The c-Jun NH2-terminal kinase (JNK) belongs to a subgroup of the mitogen-activated protein kinase (MAPK) superfamily and is activated in response to a variety of stresses and cytokines in mammalian cells. To gain insight into the JNK cascade, we have undertaken a genetic analysis of the JNK signaling pathway in C. elegans. The genes for the C. elegans homolog of JNK,
jnk-1 (formerly named
sak-1), and its direct activator,
jkk-1 (formerly named
sek-2), were isolated based on their abilities to function in the yeast Hog1 MAP kinase pathway. JKK-1 is a novel member of the MAP kinase kinase (MAPKK) superfamily. Both
jnk-1 and
jkk-1 are expressed in most neurons. To understand the role of JKK-1, we isolated a
jkk-1 deletion allele that lacks most of the kinase domains. If JKK-1 functions as MAPKK of JNK-1 in C. elegans, the latter should not be activated in
jkk-1 mutant animals. To test this possibility, we examined the kinase activity of JNK-1 immunoprecipitated from wild-type and mutant animals. After immunoprecipitating JNK-1 from extracts of wild-type adults with an anti-JNK-1 antibody, we performed in vitro kinase assays using c-Jun as a substrate. JNK-1 prepared from wild-type animals phosphorylated c-Jun. However, JNK-1 immunoprecipitated from
jkk-1 mutant adults exhibited little kinase activity. These results indicate that JNK-1 activity is positively regulated by JKK-1, supporting the idea that they constitute part of a functional JNK cascade.

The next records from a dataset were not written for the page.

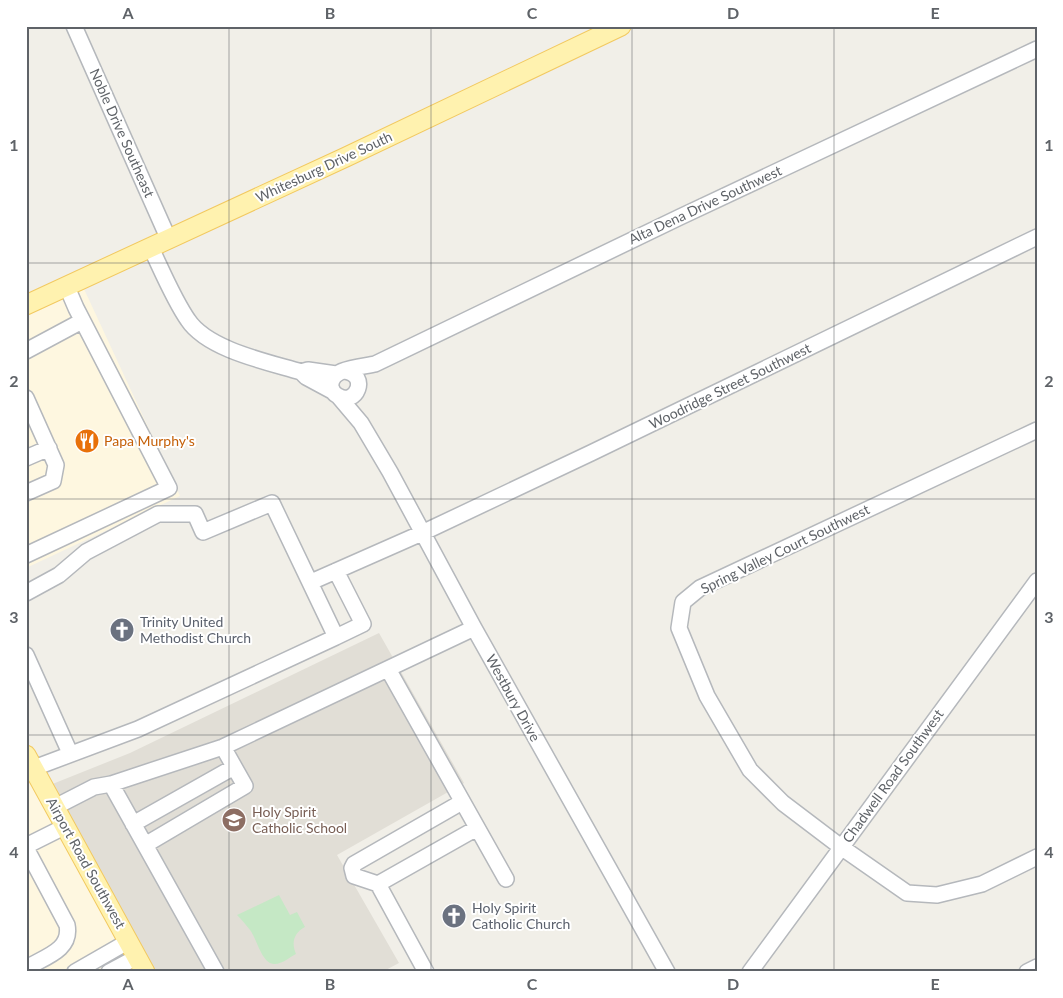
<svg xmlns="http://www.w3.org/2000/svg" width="1063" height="998" font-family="Lato,sans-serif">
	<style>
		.commercial { fill: #fef7e0 }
		.education { fill: #e1ded6 }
		.green { fill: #c5e8c5 }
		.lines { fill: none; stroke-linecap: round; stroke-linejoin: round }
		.minor-casing { stroke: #b5b8bc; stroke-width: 18 }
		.major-casing { stroke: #f2c960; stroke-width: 21 }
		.minor { stroke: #fff; stroke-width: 15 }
		.major { stroke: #fff2af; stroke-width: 19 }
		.grid { fill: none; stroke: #5f6368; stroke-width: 1; stroke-opacity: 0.55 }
		.labels { text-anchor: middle; stroke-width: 4; stroke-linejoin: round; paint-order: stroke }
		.street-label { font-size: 14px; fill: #5f6368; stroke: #fff }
		.food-label { font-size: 14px; fill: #c56008; stroke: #fff; text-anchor: start }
		.worship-label { font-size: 14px; fill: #5b616d; stroke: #fff; text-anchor: start }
		.education-label { font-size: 14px; fill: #785e54; stroke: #fff; text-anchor: start }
		.neatline { fill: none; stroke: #5f6368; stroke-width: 2 }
		.grid-label { font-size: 16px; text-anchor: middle; font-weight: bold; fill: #5f6368 }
	</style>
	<rect width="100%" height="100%" fill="#f1efe8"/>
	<!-- commercial -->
	<path class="commercial" d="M78,276L180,496L26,568V300Z
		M26,741L50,785L148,972H26Z"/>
	<!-- education -->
	<path class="education" d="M379,633L464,783L337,855L399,963L382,972H155L50,785L130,753Z"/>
	<!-- green -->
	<path class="green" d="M279,895L290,915L297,912L305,927C294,933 291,942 296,954C290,957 282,964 275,964C262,965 257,939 250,930C246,925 242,920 237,915Z"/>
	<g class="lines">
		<defs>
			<path id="minor" d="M74,26L169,240
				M151,248C162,271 174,300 188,320C208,350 268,362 301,372L306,377L332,391
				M26,351L82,321
				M345,371C370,375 356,407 338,396C334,394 332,391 331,387C328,368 362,367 375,364L680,217L1037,49
				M301,372L308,370L336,374
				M339,397L361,423L390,472L474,628L667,972
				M26,398L56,465L53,481L26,493
				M1037,430L700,588L683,602L679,628L707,696L750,770L783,803L841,847L907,893L937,895L982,884L1037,857
				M26,458L49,448
				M26,555L169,488L76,308L67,287
				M336,571L363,624L336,637
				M311,582L422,533L591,453L1037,237
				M26,593L59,575L86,552L158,514H195L203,532L272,503L336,637L138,729L34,768
				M26,655L70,753
				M388,669L506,879
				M111,784L216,972
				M55,807L94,787L111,784L223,747L474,628
				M133,824L234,767
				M145,845L245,786L223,747
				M26,846L66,826
				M26,848L67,925C72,950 45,957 26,968
				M378,884L354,876L352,868L354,864L462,802
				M75,972L129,941
				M109,972L137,957
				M426,972L378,884L477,828
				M750,972L1037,581
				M1027,972L1037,967"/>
			<path id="major" d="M26,305L346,157L621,26
				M26,755L145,972"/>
		</defs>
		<!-- minor casing -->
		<use href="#minor" class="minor-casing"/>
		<!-- major casing -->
		<use href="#major" class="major-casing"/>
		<!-- minor -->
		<use href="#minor" class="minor"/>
		<!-- major -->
		<use href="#major" class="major"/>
	</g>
	<!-- grid -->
	<path class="grid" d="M229,26V972M431,26V972M632,26V972M834,26V972M26,263H1037M26,499H1037M26,735H1037"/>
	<!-- icons -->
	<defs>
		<symbol id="restaurant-disc" viewBox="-11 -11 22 22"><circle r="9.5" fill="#e8710a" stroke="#fff"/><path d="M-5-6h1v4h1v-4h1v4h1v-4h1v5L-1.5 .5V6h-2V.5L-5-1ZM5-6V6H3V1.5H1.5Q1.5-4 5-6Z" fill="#fff"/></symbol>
		<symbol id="church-disc" viewBox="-11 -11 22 22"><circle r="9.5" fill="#6b7280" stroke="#fff"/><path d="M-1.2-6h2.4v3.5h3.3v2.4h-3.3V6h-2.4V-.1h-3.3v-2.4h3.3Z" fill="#fff"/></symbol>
		<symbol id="school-disc" viewBox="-11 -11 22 22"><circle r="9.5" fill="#8d6e63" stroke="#fff"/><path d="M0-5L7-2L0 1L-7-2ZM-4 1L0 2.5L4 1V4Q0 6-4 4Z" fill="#fff"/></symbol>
	</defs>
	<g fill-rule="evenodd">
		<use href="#restaurant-disc" x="73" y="427" width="28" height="28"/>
		<use href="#church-disc" x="108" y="616" width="28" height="28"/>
		<use href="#school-disc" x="220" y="806" width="28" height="28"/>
		<use href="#church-disc" x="440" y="902" width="28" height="28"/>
	</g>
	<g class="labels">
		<!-- street labels -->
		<g class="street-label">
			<text transform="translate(122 133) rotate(66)" y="5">Noble Drive Southeast</text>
			<text transform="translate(324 167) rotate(-25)" y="5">Whitesburg Drive South</text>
			<text transform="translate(705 205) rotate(-25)" y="5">Alta Dena Drive Southwest</text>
			<text transform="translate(730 386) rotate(-26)" y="5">Woodridge Street Southwest</text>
			<text transform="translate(785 549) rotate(-26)" y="5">Spring Valley Court Southwest</text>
			<text transform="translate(513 698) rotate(61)" y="5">Westbury Drive</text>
			<text transform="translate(893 776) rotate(-54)" y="5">Chadwell Road Southwest</text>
			<text transform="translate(86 863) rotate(61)" y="5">Airport Road Southwest</text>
		</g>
		<!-- food labels -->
		<g class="food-label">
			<text x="104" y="446">Papa Murphy's</text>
		</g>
		<!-- worship labels -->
		<g class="worship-label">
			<text x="140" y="627">Trinity United<tspan x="140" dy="16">Methodist Church</tspan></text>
			<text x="472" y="913">Holy Spirit<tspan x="472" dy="16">Catholic Church</tspan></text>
		</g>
		<!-- education labels -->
		<g class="education-label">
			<text x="252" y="817">Holy Spirit<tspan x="252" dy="16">Catholic School</tspan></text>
		</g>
	</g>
	<!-- border -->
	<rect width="1063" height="998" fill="none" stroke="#ffffff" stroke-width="55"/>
	<rect x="28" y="28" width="1008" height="942" class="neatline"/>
	<g class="grid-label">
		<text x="128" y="19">A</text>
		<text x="330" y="19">B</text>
		<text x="532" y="19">C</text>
		<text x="733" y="19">D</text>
		<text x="935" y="19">E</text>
		<text x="14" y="151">1</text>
		<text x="1049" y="151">1</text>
		<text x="14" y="387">2</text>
		<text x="1049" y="387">2</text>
		<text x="14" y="623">3</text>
		<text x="1049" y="623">3</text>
		<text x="14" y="858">4</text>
		<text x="1049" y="858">4</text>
		<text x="128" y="990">A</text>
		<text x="330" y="990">B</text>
		<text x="532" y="990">C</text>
		<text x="733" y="990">D</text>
		<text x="935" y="990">E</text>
	</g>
</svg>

jkk-1 mutants were viable, but exhibited defects in body movement. Wild-type C. elegans moves by propagating waves of alternating dorsal and ventral flexions along its body length, which produces regular sinusoidal tracks on a bacterial lawn. In contrast, the mutant animals left tracks with increased amplitude relative to those left by the wild type. Paths also meandered more, seldom running in a straight trajectory for a long distance, and resulting in a much shorter migration distance during a given period of time. Other behaviors, including pharyngeal pumping, egg laying, and defecation, were normal in
jkk-1 mutants. Thus, JKK-1 is specifically involved in the modulation of coordinated locomotion. To determine whether the locomotion defects are due to abnormal development or abnormal cell function, we generated a plasmid which places the
jkk-1 gene under the control of heat-shock promoter and integrated it to the
jkk-1 strain. These transgenic mutants were defective in movement without heat treatment. When heat-treated as adults, the movement defects were rescued. These results suggest that the movement defects are not due to a developmental abnormality, but rather to a defect in neuronal cell function. Thus, the JNK pathway modulates coordinated movement in C. elegans as a result of its role in neuronal function.